Over the last couple of weeks, Jeremy Lin has made many a foil and many a fool of his opponents. His and the New York Knicks' incredible streak may have blurred the fact that this all started on Feb. 4, when Lin came off the bench to lead a comeback over the New Jersey Nets. One person who absolutely did not forget about that is Deron Williams. Based on the way he played Monday night, it seems likely that he spend the previous 15 days thinking about nothing but that game and tossing darts at a cut-out of Lin's face. Williams, who got burned by Lin throughout that loss a couple weeks ago, single-handedly dismantled the Knicks with a career-best outing from downtown. His 38 points, including eight three-pointers, led the Nets to a 100-92 win and produced the prevailing storyline in a game that had plenty others to offer.
The major storyline for the home team was one of New York's first games as a nearly-whole squad. Though several bench players were missing, the Knicks had Carmelo Anthony back in the starting lineup, Baron Davis making his debut off the bench, and J.R. Smith playing his second game with the team. Would Melo mesh with Lin? With Amar'e Stoudemire? Would Baron Davis help off the bench? Would Smith prove to be more reward than risk? The answer: Uh, maybe? A little?
The Knicks rushed out to a double-digit lead in the first quarter, moving the ball beautifully in front of a raucous crowd, but things kind of fell apart from there.
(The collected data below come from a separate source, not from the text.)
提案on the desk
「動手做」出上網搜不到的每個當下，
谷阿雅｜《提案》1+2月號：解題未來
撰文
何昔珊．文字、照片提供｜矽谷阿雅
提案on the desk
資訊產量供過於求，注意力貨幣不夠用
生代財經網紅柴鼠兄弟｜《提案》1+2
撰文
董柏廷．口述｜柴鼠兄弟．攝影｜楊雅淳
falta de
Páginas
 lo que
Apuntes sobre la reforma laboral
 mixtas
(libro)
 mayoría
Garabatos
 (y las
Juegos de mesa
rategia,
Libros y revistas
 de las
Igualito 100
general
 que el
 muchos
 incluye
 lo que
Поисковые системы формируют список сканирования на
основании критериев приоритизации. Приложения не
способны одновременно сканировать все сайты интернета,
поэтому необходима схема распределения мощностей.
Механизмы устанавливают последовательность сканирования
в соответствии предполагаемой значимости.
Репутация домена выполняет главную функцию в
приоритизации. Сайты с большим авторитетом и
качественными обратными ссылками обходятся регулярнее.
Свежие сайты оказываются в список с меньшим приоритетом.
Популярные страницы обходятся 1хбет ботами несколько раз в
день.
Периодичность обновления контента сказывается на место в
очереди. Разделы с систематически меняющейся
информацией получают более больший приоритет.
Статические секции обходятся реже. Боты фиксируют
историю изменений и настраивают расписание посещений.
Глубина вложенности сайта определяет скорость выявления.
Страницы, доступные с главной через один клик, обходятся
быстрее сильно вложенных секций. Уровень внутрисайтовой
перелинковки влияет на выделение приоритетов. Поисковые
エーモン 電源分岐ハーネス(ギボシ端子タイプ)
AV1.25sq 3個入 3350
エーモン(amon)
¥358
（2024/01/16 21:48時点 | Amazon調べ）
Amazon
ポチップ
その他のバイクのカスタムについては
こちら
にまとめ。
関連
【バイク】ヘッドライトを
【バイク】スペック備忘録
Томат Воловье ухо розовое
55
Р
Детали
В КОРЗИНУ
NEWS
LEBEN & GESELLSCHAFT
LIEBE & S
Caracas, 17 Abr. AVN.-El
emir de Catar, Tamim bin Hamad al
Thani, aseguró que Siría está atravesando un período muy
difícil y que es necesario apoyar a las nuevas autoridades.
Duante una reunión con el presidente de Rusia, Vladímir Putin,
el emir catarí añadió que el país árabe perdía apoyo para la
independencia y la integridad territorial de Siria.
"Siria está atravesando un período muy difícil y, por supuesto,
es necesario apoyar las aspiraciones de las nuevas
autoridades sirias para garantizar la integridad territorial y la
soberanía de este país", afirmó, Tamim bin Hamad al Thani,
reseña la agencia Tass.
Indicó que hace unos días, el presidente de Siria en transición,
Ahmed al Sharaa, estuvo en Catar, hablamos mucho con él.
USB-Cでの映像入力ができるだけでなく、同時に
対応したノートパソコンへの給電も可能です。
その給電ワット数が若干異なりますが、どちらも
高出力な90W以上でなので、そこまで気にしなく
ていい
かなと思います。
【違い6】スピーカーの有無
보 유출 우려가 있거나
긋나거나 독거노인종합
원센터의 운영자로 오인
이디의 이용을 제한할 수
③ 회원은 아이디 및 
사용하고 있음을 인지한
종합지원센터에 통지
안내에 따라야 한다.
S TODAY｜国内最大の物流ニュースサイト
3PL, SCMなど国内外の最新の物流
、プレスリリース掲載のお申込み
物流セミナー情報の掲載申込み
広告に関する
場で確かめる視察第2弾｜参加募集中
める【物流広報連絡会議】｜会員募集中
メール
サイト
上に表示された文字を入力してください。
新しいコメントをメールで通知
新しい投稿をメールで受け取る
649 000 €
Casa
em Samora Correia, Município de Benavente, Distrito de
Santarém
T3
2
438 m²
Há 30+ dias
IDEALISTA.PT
Melo looked pretty rusty after two weeks on the sidelines and the rest of the Knicks struggled to find and execute open looks. More importantly, the defense caved to an otherworldly outside performance by the Nets and surrendered an exceedingly physical -- often downright nasty -- battle inside.
New Jersey's three-point shooting started as a flurry of uncontested threes by Williams and DeShawn Stevenson, but by the second half, it was all Williams, all net, all the time. It got absurd. Williams hit a career-high eight three-pointers and had 18 points of his 38 in the third quarter alone. In that third, he went from canning open looks to drilling pull-up heat checks over and through defenders. Had he not gotten in foul trouble, Williams might well have avenged his way to 50, but even with an early exit, the damage was down. Deron's outing was part of a 15-31 outside performance by the Nets, and anything that didn't come from outside the arc fell into the hands of Kris Humphries, who harassed the Knick front line to no end and finished with 14 points and 14 rebounds. The Nets went up by as much as 19 in the second half and, despite small runs, never really seemed threatened.
New York's loss dropped them back below .500 but, with a Boston loss, actually moved them to 7th in the Eastern Conference. The Nets moved to 10-24 with the win.